To score sentiment at the sentence level, I used Tyler Rinker’s sentimentr package. I chose sentimentr because it takes into account valence shifters (e.g. negations like “not good”) when calculating the scores.


## score sentiment

full_sentiment <- sentiment(speech_sentences$sentences,
                            # take the full sentence into account
                            n.before = Inf, n.after = Inf) %>% 
  # element_id is the sentence id from unnest_token
  group_by(element_id) %>%
  # in a few instances, sentimentr::sentiment's tokenization approach disagrees with tidytext::unnest_tokens' with 
  # for those few instances, we'll use summary statistics for each sentence
  summarise(word_count = sum(word_count),
            sentiment = mean(sentiment))


# bind the sentence scores to the original data.frame
speech_sent <- bind_cols(speech_sentences, full_sentiment) %>%
  group_by(id) %>%
  # add some summary variables we'll use for the charts
  mutate(element_id = row_number(), 
         mean_sentiment = mean(sentiment, na.rm = T), 
         median_sentiment = median(sentiment, na.rm = T), 
         sd_sentiment = sd(sentiment, na.rm = T)) %>%
  # join with speech metadata
  left_join(sofc_meta)


Now here are the answers to those two questions:

Q1: Which mayors gave the most positive and negative speeches in 2017?

Based on my reading of the text, the ranking checks out. Mayor Andrew Ginther’s speech in Columbus focused the city’s “success story”. While Mayor Bill de Blasio devoted a large part of his speech to New York’s affordability crisis.

Q2: How does sentiment change over the course of a speech?

The sentence-to-sentence scores are noisy so I use local regression to find positive and negative sections.
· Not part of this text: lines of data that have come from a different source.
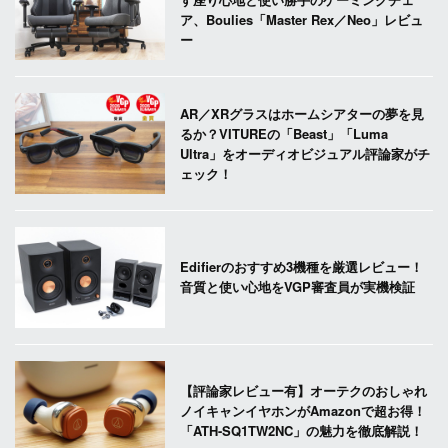
ア、Boulies「Master Rex／Neo」レビュ
ー
AR／XRグラスはホームシアターの夢を見
るか？VITUREの「Beast」「Luma
Ultra」をオーディオビジュアル評論家がチ
ェック！
Edifierのおすすめ3機種を厳選レビュー！
音質と使い心地をVGP審査員が実機検証
【評論家レビュー有】オーテクのおしゃれ
ノイキャンイヤホンがAmazonで超お得！
「ATH-SQ1TW2NC」の魅力を徹底解説！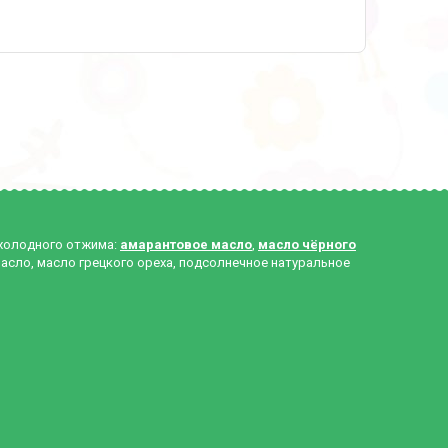
 холодного отжима:
амарантовое масло
,
масло чёрного
масло, масло грецкого ореха, подсолнечное натуральное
The chart above highlights a couple of interesting patterns:

  1. Speeches tend to start and end relatively positive.
  2. Many speeches have distinct negative sections, most clearly Philadelphia and Houston.
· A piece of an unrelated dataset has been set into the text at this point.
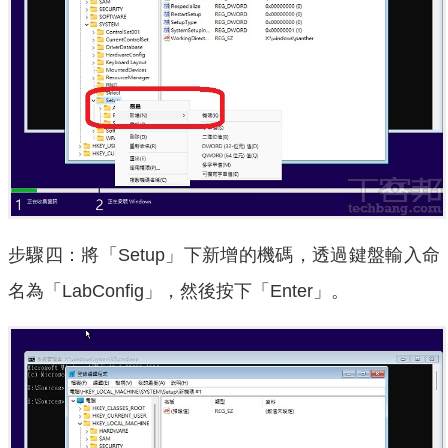
步驟四：將「Setup」下新增的機碼，透過鍵盤輸入命
名為「LabConfig」，然後按下「Enter」。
Let’s take a closer look at the high and low points of Mayor Jim Kenney’s speech in Philadelphia to ground-test the results:

Here are sentences 110 - 114 (the high point):

“To give start-ups another boost, we also worked with the state to expand the boundaries of the Keystone Innovation Zone to include the growing tech community in Old City. In 2016, 36 companies in this zone benefited from a cumulative $2.4 million in tax credits. Thanks to these and other efforts, the U.S. Chamber of Commerce ranked Philadelphia among the top ten cities for its ability to take advantage of the digital economy, outranking both New York and DC. Overall, I’m pleased to say that our efforts to make Philadelphia more business friendly have paid off.”

And here are sentences 138 - 141 (the low point):

“…the opioid crisis and other factors are forcing more people onto the street every day, so we will need to invest more in stemming the tide of the recently-homeless. As part of that strategy, I will ask Council to allocate more of our upcoming budget towards treating drug addiction. Philadelphia is facing an opioid crisis so gripping that we lost 900 people to overdoses last year. Not to mention the unknown number lost to families and friends, living along the railroad tracks in Kensington or on the floor of a rundown building.”

The code for the analysis and charts is available on github. And if you’d like to use, edit, or contribute to the State of the City corpus, it’s also on github.